If you love history then you’ll want to make a visit to the UNESCO-listed Tombs of the Kings. These underground tombs date back to the 4th century BC and are carved out of solid rock.
Tombs of the Kings
Tombs of the Kings is a UNESCO World Heritage Site and one of the most fascinating archaeological sites in Cyprus. These tombs are carved into cliffs overlooking the sea and are worth adding to any traveller’s itinerary!
The tombs are built from solid rock and follow the ancient Egyptian belief that tombs should be as impressive as homes. Some even imitated houses, complete with atriums.
Agia Kyriaki Chrysopolitissa
Agia Kyriaki Chrysopolitissa is one of the most important churches in Paphos. It is a Greek Orthodox church built in the 1500s on top of earlier shrines.
A pathway leads through this archaeological site, which includes the ruins of an early Christian Basilica (4-7 century AD) and a medieval Franciscan Church. The complex also features the pillar of St. Paul’s, a medieval ottoman bath and the Agia Kyriaki Church.
It is a historic site that attracts thousands of visitors each year. It is a popular stop on multi-day tours of Cyprus.
Kato Paphos Archaeological Park
The Kato Paphos Archaeological Park is one of the most popular tourist attractions in Cyprus. This open-air museum includes many monuments that date back to prehistoric times, the Middle Ages and the Roman period.
It’s a UNESCO World Heritage Site and is considered to be of outstanding universal value. The ruins of villas, palaces, fortresses and rock-hewn peristyle tombs reveal the beauty and splendour of ancient Paphos.
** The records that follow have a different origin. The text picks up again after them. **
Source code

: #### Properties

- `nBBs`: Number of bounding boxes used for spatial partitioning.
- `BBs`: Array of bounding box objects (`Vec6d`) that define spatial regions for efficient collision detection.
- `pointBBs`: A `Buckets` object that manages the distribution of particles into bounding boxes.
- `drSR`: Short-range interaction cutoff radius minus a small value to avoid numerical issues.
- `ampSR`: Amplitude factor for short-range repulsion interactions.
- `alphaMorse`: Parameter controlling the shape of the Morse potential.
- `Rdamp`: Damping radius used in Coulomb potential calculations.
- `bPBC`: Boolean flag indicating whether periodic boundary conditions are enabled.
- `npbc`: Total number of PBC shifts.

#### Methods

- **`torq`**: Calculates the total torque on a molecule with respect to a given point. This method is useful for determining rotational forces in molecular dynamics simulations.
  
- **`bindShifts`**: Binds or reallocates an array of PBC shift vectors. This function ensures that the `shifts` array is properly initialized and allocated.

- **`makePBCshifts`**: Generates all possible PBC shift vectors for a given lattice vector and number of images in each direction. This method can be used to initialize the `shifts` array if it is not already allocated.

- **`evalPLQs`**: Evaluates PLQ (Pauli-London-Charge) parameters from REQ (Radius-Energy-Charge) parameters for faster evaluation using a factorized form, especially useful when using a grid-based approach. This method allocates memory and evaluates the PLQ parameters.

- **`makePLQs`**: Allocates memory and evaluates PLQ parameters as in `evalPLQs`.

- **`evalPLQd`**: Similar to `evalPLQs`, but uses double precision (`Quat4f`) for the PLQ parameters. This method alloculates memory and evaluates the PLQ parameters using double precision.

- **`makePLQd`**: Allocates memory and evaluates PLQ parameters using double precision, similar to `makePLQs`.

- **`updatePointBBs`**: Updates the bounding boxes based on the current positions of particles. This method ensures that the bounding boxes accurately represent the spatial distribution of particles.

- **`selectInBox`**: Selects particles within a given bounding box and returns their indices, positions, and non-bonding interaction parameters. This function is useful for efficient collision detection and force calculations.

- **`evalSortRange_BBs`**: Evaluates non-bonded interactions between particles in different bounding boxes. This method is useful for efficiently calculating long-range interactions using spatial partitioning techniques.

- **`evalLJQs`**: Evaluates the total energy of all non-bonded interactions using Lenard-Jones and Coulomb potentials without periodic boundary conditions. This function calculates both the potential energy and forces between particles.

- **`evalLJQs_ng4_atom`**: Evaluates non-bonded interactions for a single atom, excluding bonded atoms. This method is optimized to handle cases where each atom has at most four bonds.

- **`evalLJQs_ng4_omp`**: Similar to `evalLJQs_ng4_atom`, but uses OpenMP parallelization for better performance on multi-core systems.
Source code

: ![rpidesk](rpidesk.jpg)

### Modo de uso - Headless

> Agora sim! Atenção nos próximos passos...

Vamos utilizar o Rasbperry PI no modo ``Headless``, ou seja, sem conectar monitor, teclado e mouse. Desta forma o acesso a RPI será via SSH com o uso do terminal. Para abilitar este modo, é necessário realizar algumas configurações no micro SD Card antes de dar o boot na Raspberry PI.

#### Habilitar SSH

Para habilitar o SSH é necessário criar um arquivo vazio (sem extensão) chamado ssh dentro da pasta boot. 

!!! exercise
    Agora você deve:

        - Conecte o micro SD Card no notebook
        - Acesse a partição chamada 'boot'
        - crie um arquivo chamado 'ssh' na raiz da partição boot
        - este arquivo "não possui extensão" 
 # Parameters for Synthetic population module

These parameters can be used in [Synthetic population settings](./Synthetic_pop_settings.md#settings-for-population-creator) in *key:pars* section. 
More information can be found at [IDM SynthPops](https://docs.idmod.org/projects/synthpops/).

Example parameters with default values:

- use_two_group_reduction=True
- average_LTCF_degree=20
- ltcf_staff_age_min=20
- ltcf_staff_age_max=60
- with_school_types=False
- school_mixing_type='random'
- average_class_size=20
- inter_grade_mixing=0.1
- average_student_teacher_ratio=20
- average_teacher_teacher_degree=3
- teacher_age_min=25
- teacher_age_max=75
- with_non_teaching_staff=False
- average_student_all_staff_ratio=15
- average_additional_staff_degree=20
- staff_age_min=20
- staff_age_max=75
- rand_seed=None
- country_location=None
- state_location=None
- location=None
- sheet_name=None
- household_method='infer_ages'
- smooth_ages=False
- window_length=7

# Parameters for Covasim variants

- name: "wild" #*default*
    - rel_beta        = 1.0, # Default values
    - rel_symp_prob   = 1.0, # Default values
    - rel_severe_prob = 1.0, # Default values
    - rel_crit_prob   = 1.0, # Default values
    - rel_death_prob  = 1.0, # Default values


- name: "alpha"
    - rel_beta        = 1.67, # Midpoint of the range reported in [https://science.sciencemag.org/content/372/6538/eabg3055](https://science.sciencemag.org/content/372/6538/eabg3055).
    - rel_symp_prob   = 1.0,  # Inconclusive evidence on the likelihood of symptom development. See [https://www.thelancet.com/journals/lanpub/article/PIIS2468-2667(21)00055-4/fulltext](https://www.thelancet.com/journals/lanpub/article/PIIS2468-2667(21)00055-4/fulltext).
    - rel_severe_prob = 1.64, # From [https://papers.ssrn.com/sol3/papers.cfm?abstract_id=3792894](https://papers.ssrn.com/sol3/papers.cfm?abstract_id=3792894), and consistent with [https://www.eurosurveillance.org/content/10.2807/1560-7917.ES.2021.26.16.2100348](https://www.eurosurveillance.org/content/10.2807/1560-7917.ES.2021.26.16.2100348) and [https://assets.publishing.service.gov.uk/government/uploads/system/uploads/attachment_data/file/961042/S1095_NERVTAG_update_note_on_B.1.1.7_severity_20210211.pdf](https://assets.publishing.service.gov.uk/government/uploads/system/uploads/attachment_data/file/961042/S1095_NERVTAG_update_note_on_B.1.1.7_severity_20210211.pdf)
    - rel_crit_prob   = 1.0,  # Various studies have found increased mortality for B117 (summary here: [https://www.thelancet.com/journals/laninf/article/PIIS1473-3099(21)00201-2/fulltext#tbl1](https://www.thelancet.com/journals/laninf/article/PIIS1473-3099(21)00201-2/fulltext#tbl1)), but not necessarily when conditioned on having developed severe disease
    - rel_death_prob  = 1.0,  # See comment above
Another must-see monument is the Tomb of the Kings, a necropolis. This cemetery was used by the Ptolemaic high class and their families during the Hellenistic and Roman periods.
St. Paul’s Pillar
The Pillar is an important historical landmark in Paphos. It is believed that this was the location where Saint Paul was scourged when he first arrived in Cyprus to preach Christianity.
It is located in the Chrysopolitissa archaeological site, just a few minutes’ walk from the port.
The Archaeological Park includes a number of Roman villas, the Houses of Dionysos, Theseus and Aion. A theatre and an Agora have also been discovered.
One of the most popular archaeological attractions in Paphos is the Odeon, which is a magnificent 2nd-century amphitheatre. It has been restored and is often used for theatrical performances and open-air concerts.
The odeon is situated within the Paphos Archaeological Park, just next to the picturesque harbour of Kato Paphos. It is a semicircle theatre built entirely out of limestone blocks.
According to folklore, Adonis and Aphrodite used to swim at the Adonis Baths Waterfalls – a gorgeous natural pool close to Paphos. A wispy waterfall enters one side of the leafy pool, creating a picturesque setting.
The ancient ruins inside Paphos Archaeological Site are also worth visiting, including remnants of an Odeon, Agora, and Asklepion from the Roman period.
If you’re into folk art, you can also explore the Ethnographic Museum in Geroskipou village, a short drive from Paphos. Here you can learn about traditional textile weaving and see some fascinating displays of everyday life in Cyprus from the previous centuries.